**Source extract**
The incentive system is also designed
to reduce turnover, which has long been a primary complaint
of banking customers. To encourage employee longevity,
National City revamped its pay and advancement structure
to enable managers and tellers to earn more and get promoted
even while staying in the same branch. In the past, career
advancement almost always meant moving to a larger branch
or out of retail altogether.
"Now, if you make your branch bigger,
we'll pay you more and you'll move up through the ranks,"
Daberko says. "If I was 28 years old and trying to make
my mark around here, I'd go to retail."
Deposit
Challenge
As 2004 draws to a close, retail bankers
are facing a major new challenge: rising interest rates.
In the wake of the stock market crash of 2000, banks had
received an influx of low-cost deposits. Now that the
Fed is beginning to raise interest rates again, customers
are looking for higher yields for their money, which particularly
puts at risk those funds that had been parked in bank
money market accounts.
Bankers can't stop funds in search
of higher yields, but they can at least try to guide it
to new homes within their institution, such as time deposits
or investment accounts. Daberko says National City is
well positioned to fight this battle on both fronts.
During the second quarter, for example,
National City was able to boost its core deposits by 8%
from the year-ago quarter. Most of that increase came
from a recent acquisition, but raising rates on time deposits
by three basis points also played a role. Competitors
like KeyCorp and Fifth Third have been making similar
moves, but Daberko says his institution can probably play
that game more aggressively than most because of its "asset
sensitivity."
National City's $6.5 billion securities
portfolio represents 6.4% of its earning assets, at the
low end for the top 50 banks, while its loan percentage
is correspondingly high, 79%. That means the company can
re-price its assets faster than liabilities to lessen
pressure on its net interest margin — in other words,
a rising cost of deposits doesn't hurt National City as
much as many of its competitors.
Steering customers to investment accounts
is a more long-term challenge, but also one that ultimately
will have more impact on National City's future. Daberko
sees a big opportunity in the aging of America's "baby
boom" generation, which will generate more interest in
retirement and healthcare savings, particularly with the
many questions surrounding Social Security and corporate
pensions. "People are becoming more and more aware of
the fact that their financial future is in their hands,
and they're going to be looking for ways to manage their
own affairs."
This investor need, in Daberko's view,
coincides with the need of banks to generate more revenues
from their existing delivery systems. "If you don't generate
more revenues with more investment and insurance products,
the costs are going to eat you up," he says. "We've already
got the delivery system out there, so the marginal cost
of hiring or training an investment sales person is not
that high. As a bank, we can afford a much lower average
sale than, say, Merrill Lynch."

**Material supplied**
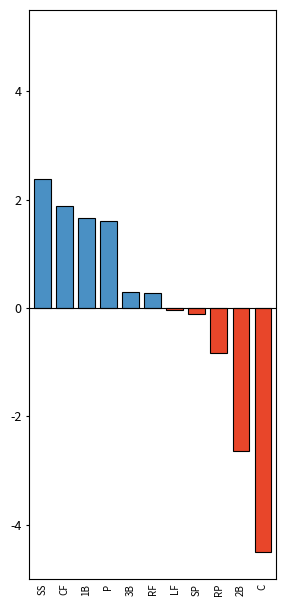

What is the label of the 1st bar from the left?

SS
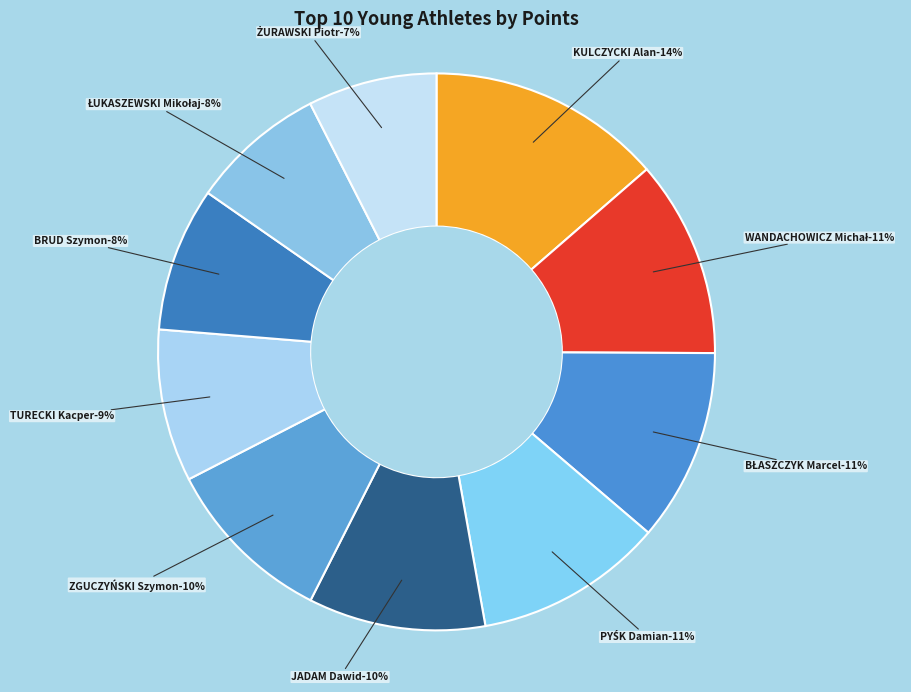

Which slice is the smallest?

ŻURAWSKI Piotr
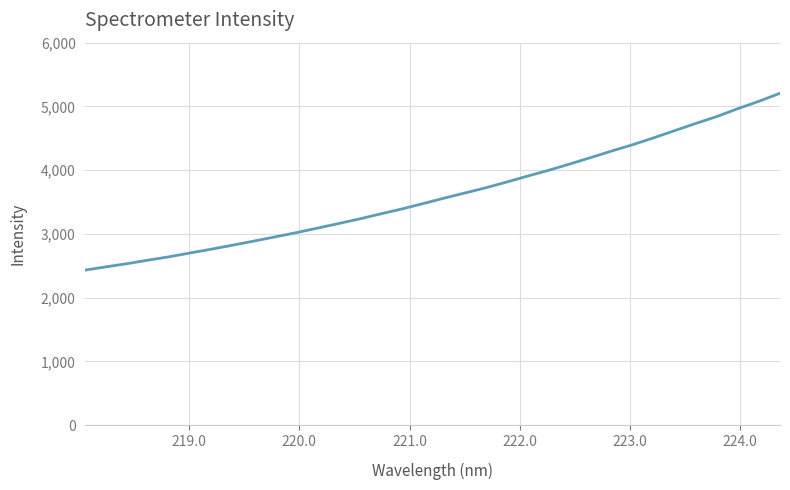

How many lines are shown in the chart?

1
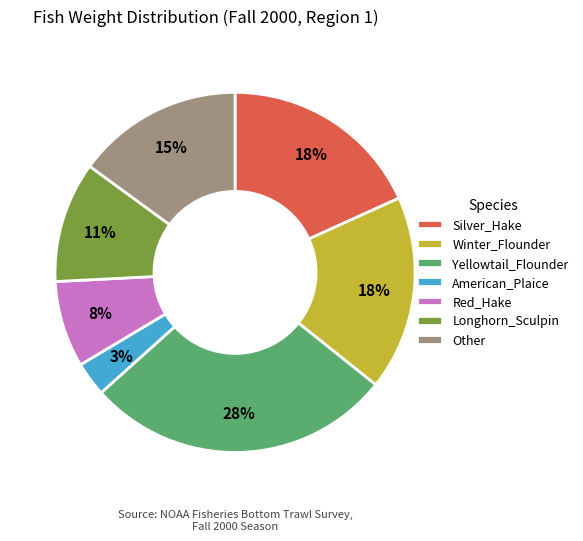

Which category has the smallest portion of the pie?

American_Plaice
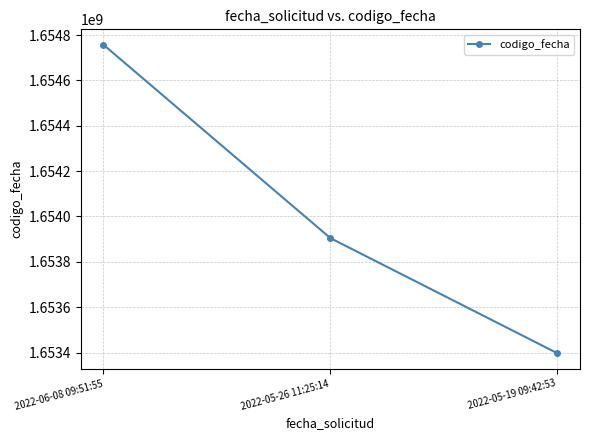

What is the sum of all values?

4962058665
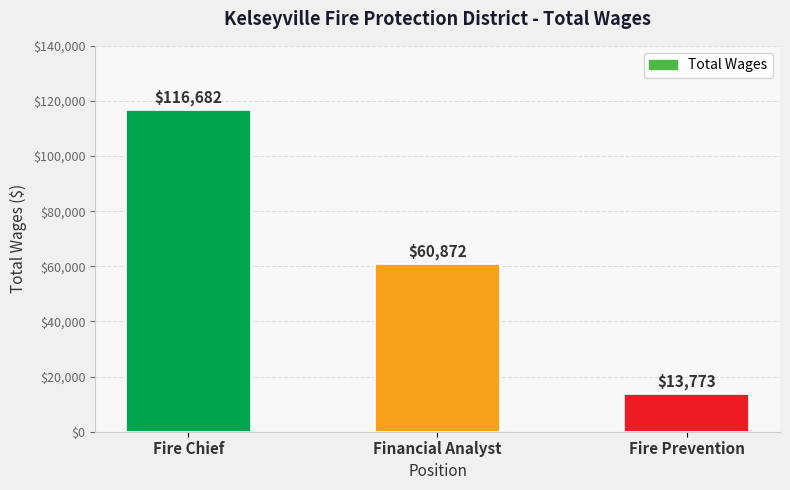

The chart shows a value of 13519 at Financial Analyst. True or false?

False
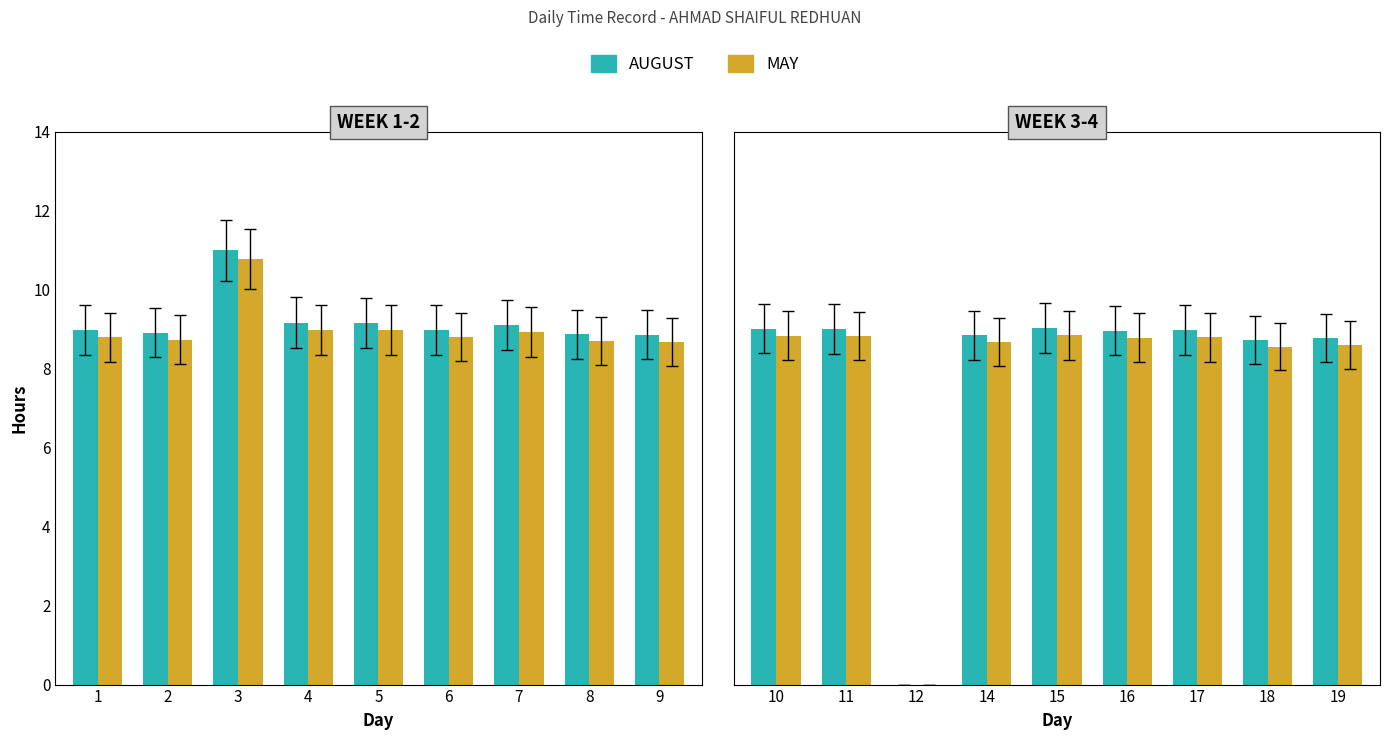

Which series has the widest spread of values?

AUGUST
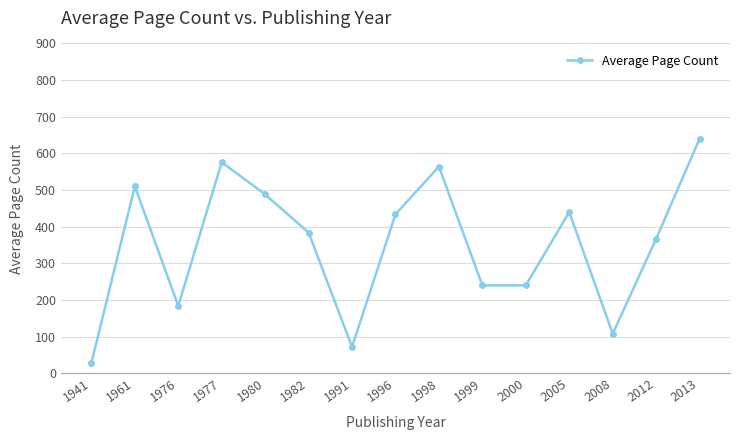

True or false: the data shows 794 at 1980.

False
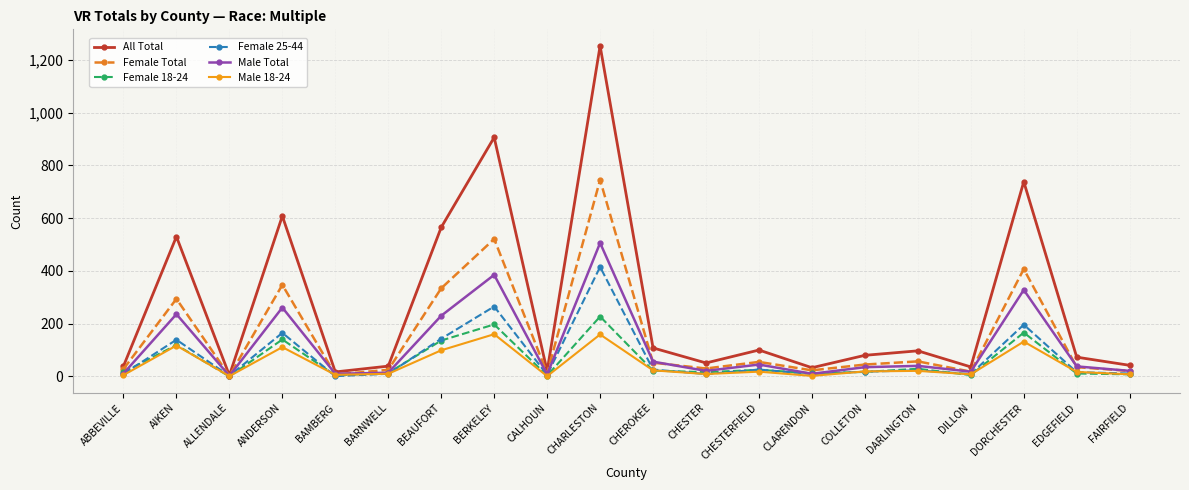

Where does the Female Total series first go above 45?

AIKEN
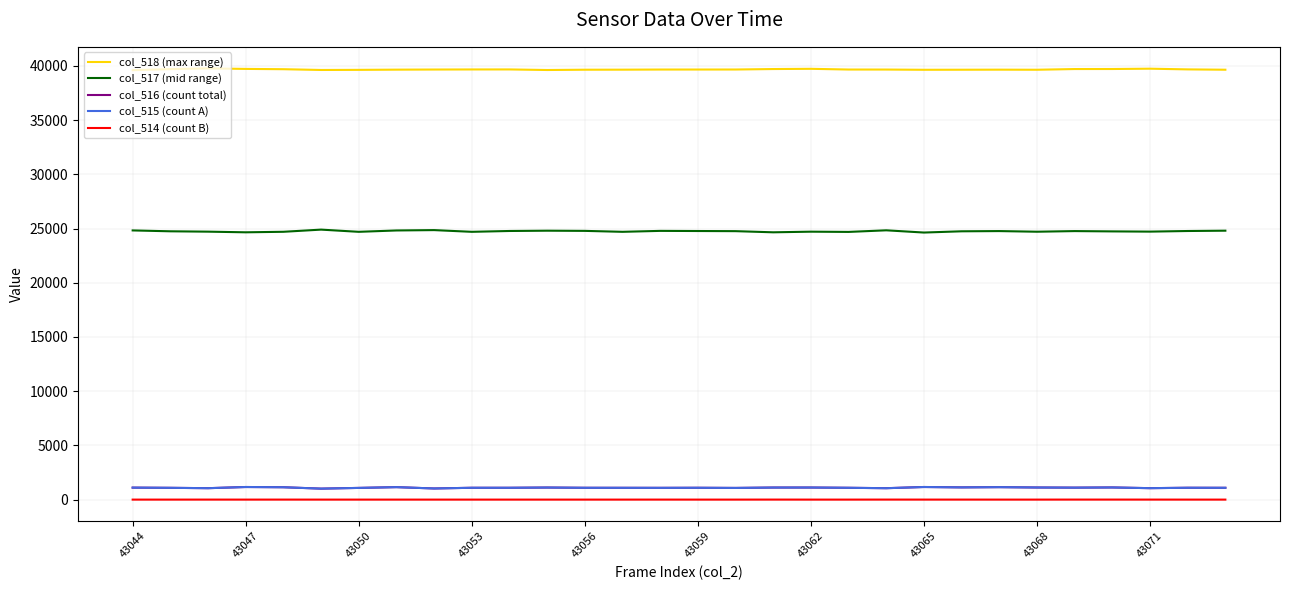

What is the lowest value of the col_518 (max range) series?

39604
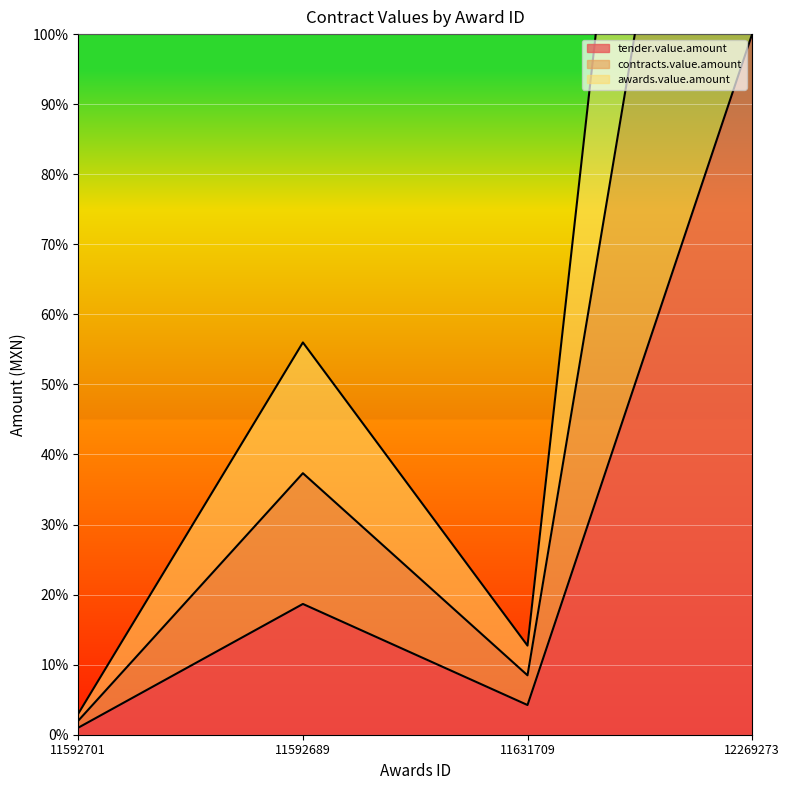

What is the label of the 3rd point from the right?

11592689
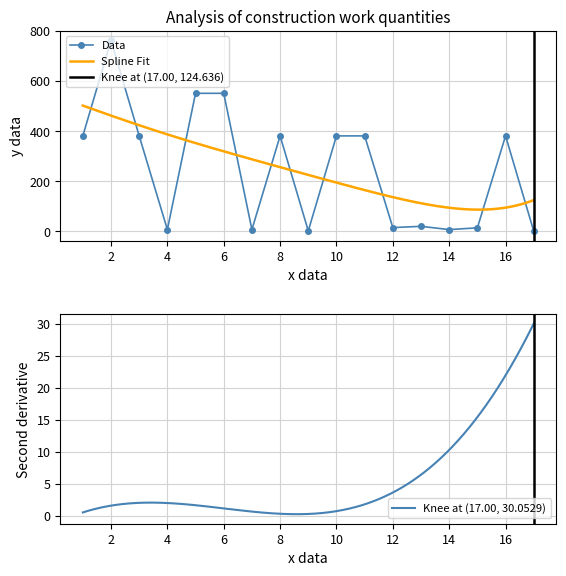

Reading left to right, list all the values displayed in this chart.

381	762	381	7	551	551	7	381	2	381	381	15	20	7	14	381	1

**Work instructions**
[1] Answer from the National City banking text:
(a) By what percentage did National City raise its core deposits in the second quarter compared with the year-ago quarter?
(b) What share of earning assets does National City's $6.5 billion securities portfolio represent?
(c) What did career advancement almost always mean in the past?
[2] Carry on the National City banking text, starting after its last sentence.
The material placed after the banking text is separate from it.

**Answers per task**
[1]
(a) 8%
(b) 6.4%
(c) Moving to a larger branch or out of retail altogether.

[2]
That should mean that banks like National
City are well positioned to appeal to mass-market investors,
not just the upper strata. But making this work in practice
requires a smooth collaboration between branch bankers
and investment sales personnel. National City has adopted
a system in which full-time investment brokers, who hold
Series 7 licenses, are part of the retail banking system,
ultimately reporting to Raskind. These brokers are then
financially incented to coach the branch platform employees
in the selling of insurance and investments.
"At some banks, platform people almost
compete with the brokers," Raskind says. "We've set it
up so the broker basically has a team of platform bankers
that they work with and their interests are financially
aligned. That has worked really well for us."
Realistically, however, National City
can't expect quick gains in this arena, since banks lack
the reputation for investment expertise enjoyed by firms
like Merrill Lynch & Co. "Success is going to be dictated
over time as opposed to overnight," says analyst Siefers.
"You need to gain the respect of your traditional banking
customer on the banking side first. You gradually earn
the right, in the customers' eyes, to manage more of their
investment dollars."
Even so, Daberko feels enough progress
has been made on National City's retail revamp for the
company to start growing again. Back in 1999-2000, he
had stopped making acquisitions, in part, because he realized
National City couldn't bring value to the retail side.
Since November 2003, three deals have added $20.3 billion
in new assets. And according to press reports, National
City was also a bidder on National Commerce Bancorp, SouthTrust
Corp. and Riggs National Corp.
Without discussing those specific situations,
Daberko says it's difficult for his company to win franchises
in high-growth areas outside of National City's own markets:
the in-market acquirer always has the advantage of being
able to cut more costs and therefore offer a higher premium.
His main strategic focus continues to be fill-in deals
in National City's seven-state Midwestern territory. However,
he adds, "I'm beginning to be of the opinion that our
retail banking model and small business banking model
would work in other places."
Mr.
Cline is senior editor of Banking
Strategies.
Copyright © 2004 by Banking
Strategies, published by BAI.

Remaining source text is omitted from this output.